- _Exercises_
A – Answer these questions using the patent claims below:
(i) According to claim 10, where are the first and second processors physically located?
(ii) In claim 5, what is the first processor configured to control?
(iii) Under claim 13, which applications normally resident on a server system are ported to the second processor?
B – Quote the patent claims below from "8. The storage" to "pool, said portion for storing data structures.".
C – Continue the patent claims below, starting after the last claim shown.

- _Document segment_

WHAT IS CLAIMED IS: 1. A method of embedding functionality normally present in a server computer system into a storage system, the method comprising: providing a storage system having a first processor and a second processor coupled to the first processor by an interconnect medium, wherein processes for controlling the storage system execute on the first processor; porting an operating system normally found on a server system to the second processor; and modifying the operating system to allow for low latency communications between the first and second processors.
2. The method of claim 1, wherein the first and second processors share access to a common memory pool, the method further including using the common memory pool as a communication medium between the first and second processors.
3. The method of claim 2, further including dynamically allocating memory in the common memory pool between the first and second processors.
4. The method of claim 2, further including concurrently sharing at least a portion of the common memory between the first and second processors, said portion for storing data structures.
5. A storage system, comprising: a first processor configured to control storage functionality; a second processor; an interconnect medium communicably coupling the first and second processors; and an operating system ported to the second processor, wherein said operating system is normally found on a server system, and wherein the operating system is modified to allow low latency communication between the first and second processors.
6. The storage system of claim 5, further comprising a common memory pool accessibly by both the first and second processors.
7. The storage system of claim 6, wherein the first and second processors communicate using the common memory pool.
8. The storage system of claim 6, wherein memory in the common pool is dynamically allocated between the first and second processors.
9 . The storage system of claim 6, wherein the first and second processors concurrently share at least a portion of the common memory pool, said portion for storing data structures.
10. The storage system of claim 5, wherein the first and second processors are physically located on a single controller card.
11. The storage system of claim 5, wherein the first and second processors are physically located on separate controller cards.
12. The storage system of claim 5, wherein the interconnect medium comprises one of a PCI bus, and Infiniband bus, a Fibre Channel bus, and a HyperTransport bus. I
13. A method of optimizing communication performance between server and storage system functionality in a storage system, the method comprising: providing a storage system having a first processor and a second processor coupled to the first processor by an interconnect medium; porting an operating system normally found on a server system to the second processor; modifying the operating system to allow for low latency communications between the first and second processors; and porting one or more file system and data management applications normally resident on a server system to the second processor.
14. The method of claim 13, wherein the first and second processors share access to a common memory pool, the method further including using the common memory pool as a communication medium between the first and second processors.

- _Dataset extract_
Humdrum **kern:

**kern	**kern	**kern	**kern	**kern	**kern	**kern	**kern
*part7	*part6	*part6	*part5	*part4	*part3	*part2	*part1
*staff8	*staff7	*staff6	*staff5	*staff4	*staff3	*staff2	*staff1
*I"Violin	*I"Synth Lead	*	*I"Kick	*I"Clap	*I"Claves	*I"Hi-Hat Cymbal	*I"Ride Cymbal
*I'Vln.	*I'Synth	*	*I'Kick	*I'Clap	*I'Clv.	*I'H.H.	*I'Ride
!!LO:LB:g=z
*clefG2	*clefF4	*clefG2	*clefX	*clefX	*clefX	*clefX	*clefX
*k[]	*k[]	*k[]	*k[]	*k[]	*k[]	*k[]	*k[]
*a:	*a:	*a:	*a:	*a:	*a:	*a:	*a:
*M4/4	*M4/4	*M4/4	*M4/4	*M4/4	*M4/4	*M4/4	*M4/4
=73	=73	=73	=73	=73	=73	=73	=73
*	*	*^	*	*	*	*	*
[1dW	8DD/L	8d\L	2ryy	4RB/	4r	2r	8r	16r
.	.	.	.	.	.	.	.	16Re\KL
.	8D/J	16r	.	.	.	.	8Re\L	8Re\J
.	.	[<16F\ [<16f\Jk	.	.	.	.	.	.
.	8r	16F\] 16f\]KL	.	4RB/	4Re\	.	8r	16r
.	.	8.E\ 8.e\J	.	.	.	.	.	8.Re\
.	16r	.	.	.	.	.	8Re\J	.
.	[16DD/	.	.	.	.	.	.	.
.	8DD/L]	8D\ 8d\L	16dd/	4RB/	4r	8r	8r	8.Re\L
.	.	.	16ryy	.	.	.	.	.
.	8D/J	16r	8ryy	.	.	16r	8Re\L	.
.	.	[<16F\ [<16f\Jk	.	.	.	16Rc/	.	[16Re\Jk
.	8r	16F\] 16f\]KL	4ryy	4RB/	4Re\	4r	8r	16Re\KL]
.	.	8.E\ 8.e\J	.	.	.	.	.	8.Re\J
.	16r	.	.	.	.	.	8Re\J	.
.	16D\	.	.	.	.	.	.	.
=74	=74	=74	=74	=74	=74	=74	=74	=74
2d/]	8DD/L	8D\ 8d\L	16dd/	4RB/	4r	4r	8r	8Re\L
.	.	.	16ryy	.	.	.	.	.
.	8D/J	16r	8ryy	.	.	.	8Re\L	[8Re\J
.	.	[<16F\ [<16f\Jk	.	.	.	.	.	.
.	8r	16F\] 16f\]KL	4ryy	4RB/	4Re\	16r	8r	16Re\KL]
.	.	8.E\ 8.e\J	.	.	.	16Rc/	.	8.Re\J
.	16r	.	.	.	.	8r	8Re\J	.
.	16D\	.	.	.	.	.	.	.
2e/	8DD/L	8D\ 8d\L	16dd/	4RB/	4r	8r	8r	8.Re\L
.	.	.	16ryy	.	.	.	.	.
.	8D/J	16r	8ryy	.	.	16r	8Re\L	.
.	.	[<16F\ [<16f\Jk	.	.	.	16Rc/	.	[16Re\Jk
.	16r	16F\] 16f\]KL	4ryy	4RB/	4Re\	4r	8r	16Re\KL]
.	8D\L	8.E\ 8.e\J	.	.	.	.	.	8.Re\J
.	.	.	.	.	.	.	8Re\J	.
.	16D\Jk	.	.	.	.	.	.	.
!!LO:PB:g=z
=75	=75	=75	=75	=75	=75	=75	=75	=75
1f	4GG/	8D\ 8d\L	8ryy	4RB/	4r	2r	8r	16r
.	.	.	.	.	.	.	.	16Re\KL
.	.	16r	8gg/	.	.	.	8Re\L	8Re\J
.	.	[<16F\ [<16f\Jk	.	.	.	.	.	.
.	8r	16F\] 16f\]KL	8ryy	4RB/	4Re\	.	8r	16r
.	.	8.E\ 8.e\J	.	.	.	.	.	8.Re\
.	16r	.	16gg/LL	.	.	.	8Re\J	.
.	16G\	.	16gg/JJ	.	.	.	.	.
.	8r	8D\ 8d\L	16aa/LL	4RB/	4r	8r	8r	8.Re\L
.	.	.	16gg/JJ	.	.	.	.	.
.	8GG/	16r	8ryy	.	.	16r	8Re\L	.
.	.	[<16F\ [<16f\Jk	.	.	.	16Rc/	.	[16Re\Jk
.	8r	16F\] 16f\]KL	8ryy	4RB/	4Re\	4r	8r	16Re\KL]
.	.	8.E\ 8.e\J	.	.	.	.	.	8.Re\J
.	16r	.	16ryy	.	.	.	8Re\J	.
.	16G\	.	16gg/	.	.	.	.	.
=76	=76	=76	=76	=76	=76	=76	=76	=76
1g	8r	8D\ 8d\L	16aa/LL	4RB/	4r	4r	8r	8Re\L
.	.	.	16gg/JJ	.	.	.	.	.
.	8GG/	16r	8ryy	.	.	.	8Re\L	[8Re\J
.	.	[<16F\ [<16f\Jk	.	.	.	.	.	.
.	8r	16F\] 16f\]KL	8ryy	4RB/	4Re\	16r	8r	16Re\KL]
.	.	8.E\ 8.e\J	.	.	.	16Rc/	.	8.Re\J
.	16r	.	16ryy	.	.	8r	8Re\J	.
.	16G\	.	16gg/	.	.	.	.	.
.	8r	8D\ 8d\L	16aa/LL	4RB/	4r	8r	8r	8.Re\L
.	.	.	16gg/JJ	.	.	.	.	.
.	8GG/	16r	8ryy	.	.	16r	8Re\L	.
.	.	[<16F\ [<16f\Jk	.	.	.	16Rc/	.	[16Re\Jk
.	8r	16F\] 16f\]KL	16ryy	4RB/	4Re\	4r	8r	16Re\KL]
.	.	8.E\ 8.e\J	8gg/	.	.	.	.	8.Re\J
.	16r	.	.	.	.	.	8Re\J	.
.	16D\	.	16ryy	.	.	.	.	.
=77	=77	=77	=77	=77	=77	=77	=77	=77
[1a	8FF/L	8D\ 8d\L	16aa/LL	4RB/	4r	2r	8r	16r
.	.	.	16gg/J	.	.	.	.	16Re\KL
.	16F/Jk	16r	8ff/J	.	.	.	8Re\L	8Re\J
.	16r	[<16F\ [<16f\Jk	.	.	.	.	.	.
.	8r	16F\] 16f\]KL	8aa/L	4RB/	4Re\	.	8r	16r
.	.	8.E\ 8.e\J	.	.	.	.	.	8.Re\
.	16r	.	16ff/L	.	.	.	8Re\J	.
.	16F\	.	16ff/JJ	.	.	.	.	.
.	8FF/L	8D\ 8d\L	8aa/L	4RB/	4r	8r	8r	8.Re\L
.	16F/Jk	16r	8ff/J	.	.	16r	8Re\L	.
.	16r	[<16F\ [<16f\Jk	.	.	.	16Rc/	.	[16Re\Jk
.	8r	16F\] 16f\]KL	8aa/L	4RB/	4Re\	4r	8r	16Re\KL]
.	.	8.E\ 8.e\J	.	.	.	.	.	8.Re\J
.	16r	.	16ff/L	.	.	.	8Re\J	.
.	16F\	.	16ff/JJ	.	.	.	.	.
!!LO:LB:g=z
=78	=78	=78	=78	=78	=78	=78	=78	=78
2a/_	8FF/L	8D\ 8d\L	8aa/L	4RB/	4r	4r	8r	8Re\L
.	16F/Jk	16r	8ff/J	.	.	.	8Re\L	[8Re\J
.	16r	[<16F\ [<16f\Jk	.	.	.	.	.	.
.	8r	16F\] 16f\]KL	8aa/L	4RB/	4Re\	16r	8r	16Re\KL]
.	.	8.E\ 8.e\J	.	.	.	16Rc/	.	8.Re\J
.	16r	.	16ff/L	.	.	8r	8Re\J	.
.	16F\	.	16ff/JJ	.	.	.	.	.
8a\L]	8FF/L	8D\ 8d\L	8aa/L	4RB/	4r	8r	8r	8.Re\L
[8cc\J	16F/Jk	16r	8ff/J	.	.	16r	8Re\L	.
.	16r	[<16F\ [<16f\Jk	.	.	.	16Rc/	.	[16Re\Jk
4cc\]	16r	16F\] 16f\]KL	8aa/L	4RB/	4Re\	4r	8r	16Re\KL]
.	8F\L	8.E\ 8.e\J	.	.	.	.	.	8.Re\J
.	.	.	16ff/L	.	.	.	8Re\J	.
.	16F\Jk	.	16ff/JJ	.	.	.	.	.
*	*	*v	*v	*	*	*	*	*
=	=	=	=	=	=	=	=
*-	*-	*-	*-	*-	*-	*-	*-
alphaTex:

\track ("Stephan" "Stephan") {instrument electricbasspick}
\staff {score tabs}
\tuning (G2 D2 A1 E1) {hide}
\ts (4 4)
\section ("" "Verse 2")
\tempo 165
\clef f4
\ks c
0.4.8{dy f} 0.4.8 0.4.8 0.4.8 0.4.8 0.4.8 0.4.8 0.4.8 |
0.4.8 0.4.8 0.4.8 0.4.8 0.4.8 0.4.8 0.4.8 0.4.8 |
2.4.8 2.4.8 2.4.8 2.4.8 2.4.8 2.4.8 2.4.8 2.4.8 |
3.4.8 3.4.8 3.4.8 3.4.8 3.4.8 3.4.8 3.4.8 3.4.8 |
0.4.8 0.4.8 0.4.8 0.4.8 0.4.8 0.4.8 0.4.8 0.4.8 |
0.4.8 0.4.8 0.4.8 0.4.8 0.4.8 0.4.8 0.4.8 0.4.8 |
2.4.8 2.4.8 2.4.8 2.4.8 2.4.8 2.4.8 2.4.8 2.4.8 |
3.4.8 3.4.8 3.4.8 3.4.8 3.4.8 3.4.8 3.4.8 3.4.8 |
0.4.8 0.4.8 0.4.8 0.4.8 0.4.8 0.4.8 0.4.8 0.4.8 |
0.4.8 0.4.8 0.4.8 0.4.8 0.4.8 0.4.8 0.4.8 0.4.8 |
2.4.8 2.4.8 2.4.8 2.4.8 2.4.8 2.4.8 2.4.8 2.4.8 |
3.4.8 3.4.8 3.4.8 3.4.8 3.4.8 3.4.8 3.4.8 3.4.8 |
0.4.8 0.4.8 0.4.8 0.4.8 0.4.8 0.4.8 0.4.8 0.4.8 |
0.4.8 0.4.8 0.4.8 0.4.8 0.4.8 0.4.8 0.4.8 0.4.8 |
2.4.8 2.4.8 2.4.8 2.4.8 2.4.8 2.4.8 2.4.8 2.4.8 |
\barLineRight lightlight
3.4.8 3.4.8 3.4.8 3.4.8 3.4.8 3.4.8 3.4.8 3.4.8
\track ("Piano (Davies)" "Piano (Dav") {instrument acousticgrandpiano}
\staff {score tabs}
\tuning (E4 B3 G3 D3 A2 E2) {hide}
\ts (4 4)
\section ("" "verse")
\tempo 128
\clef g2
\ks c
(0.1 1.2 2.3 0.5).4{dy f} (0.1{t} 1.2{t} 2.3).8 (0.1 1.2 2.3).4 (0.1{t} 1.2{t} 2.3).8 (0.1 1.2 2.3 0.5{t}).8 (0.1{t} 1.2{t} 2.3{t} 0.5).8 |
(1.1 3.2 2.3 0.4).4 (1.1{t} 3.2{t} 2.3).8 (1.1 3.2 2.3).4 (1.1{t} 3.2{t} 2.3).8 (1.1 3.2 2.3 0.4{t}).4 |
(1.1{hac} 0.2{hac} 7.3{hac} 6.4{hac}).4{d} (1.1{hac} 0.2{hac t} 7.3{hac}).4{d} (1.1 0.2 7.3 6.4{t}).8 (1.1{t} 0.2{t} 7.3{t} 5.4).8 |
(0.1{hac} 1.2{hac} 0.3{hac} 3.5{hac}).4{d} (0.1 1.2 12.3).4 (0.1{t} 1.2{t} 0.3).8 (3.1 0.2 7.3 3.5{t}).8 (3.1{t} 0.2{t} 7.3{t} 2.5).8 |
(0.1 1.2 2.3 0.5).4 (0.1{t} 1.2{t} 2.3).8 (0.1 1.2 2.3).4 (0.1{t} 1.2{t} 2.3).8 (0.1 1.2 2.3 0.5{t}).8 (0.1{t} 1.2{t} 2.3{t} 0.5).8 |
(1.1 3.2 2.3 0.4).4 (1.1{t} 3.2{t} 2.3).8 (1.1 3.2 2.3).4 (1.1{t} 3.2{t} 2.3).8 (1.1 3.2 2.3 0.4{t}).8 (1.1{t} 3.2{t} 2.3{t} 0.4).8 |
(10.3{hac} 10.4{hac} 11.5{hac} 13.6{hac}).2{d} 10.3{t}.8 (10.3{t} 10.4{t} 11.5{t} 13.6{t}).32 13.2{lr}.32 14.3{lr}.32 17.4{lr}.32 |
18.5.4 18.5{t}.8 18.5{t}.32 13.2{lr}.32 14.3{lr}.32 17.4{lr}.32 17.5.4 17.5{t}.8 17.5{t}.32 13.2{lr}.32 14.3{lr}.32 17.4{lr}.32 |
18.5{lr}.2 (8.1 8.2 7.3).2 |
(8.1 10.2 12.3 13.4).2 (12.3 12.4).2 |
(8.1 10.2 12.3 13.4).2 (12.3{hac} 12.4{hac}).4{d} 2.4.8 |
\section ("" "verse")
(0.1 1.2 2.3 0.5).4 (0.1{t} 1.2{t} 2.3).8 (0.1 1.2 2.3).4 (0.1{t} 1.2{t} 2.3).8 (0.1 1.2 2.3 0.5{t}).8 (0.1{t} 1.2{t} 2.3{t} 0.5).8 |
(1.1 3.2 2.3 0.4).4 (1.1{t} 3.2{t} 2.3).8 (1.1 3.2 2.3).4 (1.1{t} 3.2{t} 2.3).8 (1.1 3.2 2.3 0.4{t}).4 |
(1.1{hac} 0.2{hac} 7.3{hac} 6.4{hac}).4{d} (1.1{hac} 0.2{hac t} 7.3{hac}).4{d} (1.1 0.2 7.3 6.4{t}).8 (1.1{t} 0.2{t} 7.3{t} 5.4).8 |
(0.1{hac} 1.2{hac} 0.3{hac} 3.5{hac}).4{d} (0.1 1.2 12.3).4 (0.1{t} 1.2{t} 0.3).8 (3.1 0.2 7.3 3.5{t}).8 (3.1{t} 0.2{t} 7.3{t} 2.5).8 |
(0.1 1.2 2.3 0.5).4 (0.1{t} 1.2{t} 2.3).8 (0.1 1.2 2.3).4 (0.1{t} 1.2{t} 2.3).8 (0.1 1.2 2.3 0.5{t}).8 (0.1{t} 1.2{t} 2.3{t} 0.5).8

- _Responses_
A –
(i) On a single controller card.
(ii) Storage functionality.
(iii) One or more file system and data management applications.

B –
8. The storage system of claim 6, wherein memory in the common pool is dynamically allocated between the first and second processors.
9 . The storage system of claim 6, wherein the first and second processors concurrently share at least a portion of the common memory pool, said portion for storing data structures.

C –
15. The method of claim 14, further including concurrently sharing at least a portion of the common memory between the first and second processors, said portion for storing data structures.
16. The method of claim 14, further including dynamically allocating memory in the common memory pool between the first and second processors.
17. A method of providing clustered embedded server functionality in a storage system controlled by a plurality of storage controllers, the method comprising: providing a plurality of storage controllers, each storage controller having a first processor and a second processor communicably coupled to the first processor by a first interconnect medium, wherein for each storage controller, an operating system normally found on a server system is ported to the second processor, wherein said operating system is allows low latency communications between the first and second processors; and providing a second interconnect medium between each of said plurality of storage controllers.
18. The method of claim 17, further comp rising providing a third interconnect medium between each of the plurality of storage controllers, wherein inter- processor communications between each of the first processors occur on the second interconnect medium, and wherein inter-processor communications between each of the second processors occur on the third interconnect medium.
19. The method of claim 18, wherein the second and third interconnect mediums include one of Infiniband medium an Ethernet medium a Fibre Channel medium, a shared memory, and a proprietary network.
20. The method of claim 17, wherein the first interconnect medium includes a system bus.
21. The method of claim 17, for each storage controller, a software module is provided on the second processor that is configured to balance the load among the second processors by starting applications on the second processors based on the loads on the second processors.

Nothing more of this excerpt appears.